- [Problem to solve]: Would you return all of this data exactly, leaving nothing out?

- [Data segment]:

------------------------

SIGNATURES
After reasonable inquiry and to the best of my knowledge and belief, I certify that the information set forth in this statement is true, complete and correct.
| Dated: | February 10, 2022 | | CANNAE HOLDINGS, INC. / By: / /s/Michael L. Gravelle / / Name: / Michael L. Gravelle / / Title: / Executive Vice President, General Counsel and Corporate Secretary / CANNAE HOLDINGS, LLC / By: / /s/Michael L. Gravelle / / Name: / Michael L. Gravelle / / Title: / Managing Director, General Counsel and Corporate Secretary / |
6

------------------------

- [Written reply]:
SIGNATURES
After reasonable inquiry and to the best of my knowledge and belief, I certify that the information set forth in this statement is true, complete and correct.
| Dated: | February 10, 2022 | | CANNAE HOLDINGS, INC. / By: / /s/Michael L. Gravelle / / Name: / Michael L. Gravelle / / Title: / Executive Vice President, General Counsel and Corporate Secretary / CANNAE HOLDINGS, LLC / By: / /s/Michael L. Gravelle / / Name: / Michael L. Gravelle / / Title: / Managing Director, General Counsel and Corporate Secretary / |
6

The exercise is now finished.